Starbucks et son syndicat, un bras de fer qui s’éternise et inquiète les investisseurs
NEW YORK – Les négociations entre Starbucks et Workers United, le syndicat représentant une partie de ses employés, patinent, menaçant de freiner la tentative de relance du géant du café aux États-Unis. Après des mois de tensions, de grèves et de propositions rejetées, l’impasse actuelle suscite l’inquiétude des investisseurs, à l’approche de l’assemblée générale annuelle de l’entreprise prévue le 25 mars.
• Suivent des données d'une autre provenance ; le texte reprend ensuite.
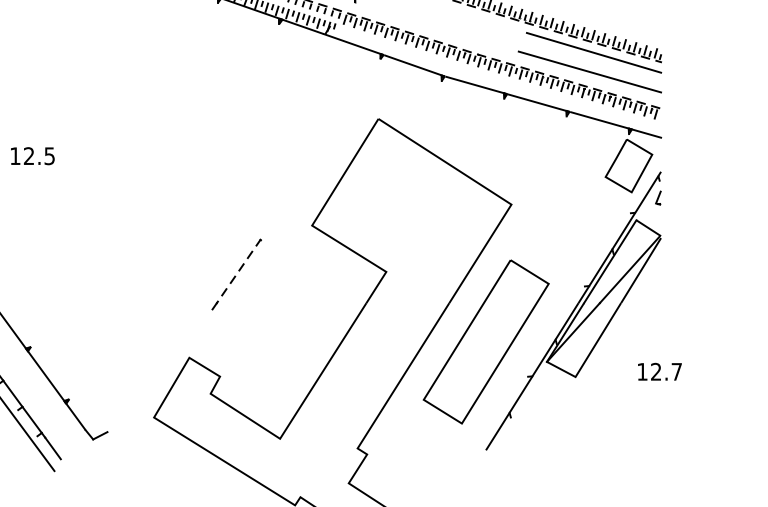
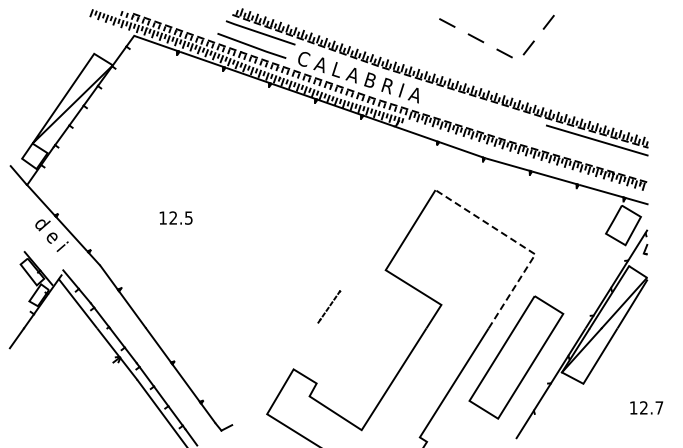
line: (589, 71) -> (593, 154), removed
line: (494, 194) -> (522, 246), solid -> dashed
part: (237, 274) -> (329, 306), size x0.6
text: (659, 371) -> (646, 407), moved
Workers United a présenté à Starbucks, le mois dernier, une proposition de contrat ambitieuse, mais selon le syndicat, la direction n’a pas encore répondu sur le fond. Parmi les revendications clés figurent des protections contre les discriminations et les licenciements abusifs, un salaire de départ plancher de 17 dollars de l’heure (revu à la baisse par rapport à une proposition initiale de 20 dollars), des augmentations annuelles de 4%, et un processus de résolution des griefs impliquant les employés, la direction et les représentants syndicaux. Les baristas demandent également un code vestimentaire approuvé par le syndicat, un minimum de trois employés par service, et la priorité d’heures de travail pour les employés actuels avant d’embaucher du nouveau personnel. Enfin, le syndicat exige la résolution de centaines de plaintes pour pratiques déloyales.
Starbucks affirme vouloir reprendre les discussions dès ce mois-ci. Jaci Anderson, porte-parole de l’entreprise, a déclaré que Starbucks avait proposé de reprendre les négociations en personne le 30 mars et de rester disponible pour des discussions tout au long du mois d’avril.
Ce conflit social s’inscrit dans un contexte de tensions croissantes. En décembre 2024, les négociations formelles entre Starbucks et Workers United avaient déjà atteint un point mort. Une tentative de médiation a échoué en avril 2025, les délégués syndicaux rejetant une offre économique jugée insuffisante. Durant la période des fêtes de fin d’année, des grèves ont éclaté dans plus de 40 villes, entraînant la fermeture temporaire de plusieurs magasins, bien que Starbucks affirme que cela n’ait pas eu d’impact significatif sur ses résultats.
La situation est d’autant plus délicate que des investisseurs, menés par SOC Investment Group, appellent à voter contre la réélection de deux administrateurs, Jørgen Vig Knudstorp et Beth Ford, en raison de leur rôle dans la gestion des relations avec les employés. La firme de conseil Glass Lewis a recommandé de voter contre la réélection de Beth Ford, présidente du comité de nomination et de gouvernance d’entreprise.
Ce bras de fer pourrait constituer un obstacle majeur à la tentative de Starbucks de relancer ses activités aux États-Unis. Le groupe a enregistré une reprise du trafic en magasin au dernier trimestre, mais la persistance des conflits sociaux pourrait compromettre ces progrès. Dans son dernier rapport annuel, Starbucks a d’ailleurs identifié les risques liés à d’éventuelles nouvelles grèves et à une détérioration de sa réputation.
Workers United représente actuellement environ 6% des magasins Starbucks détenus par l’entreprise aux États-Unis. L’issue de ce conflit déterminera non seulement les conditions de travail de milliers de baristas, mais aussi l’avenir des relations sociales au sein du géant du café.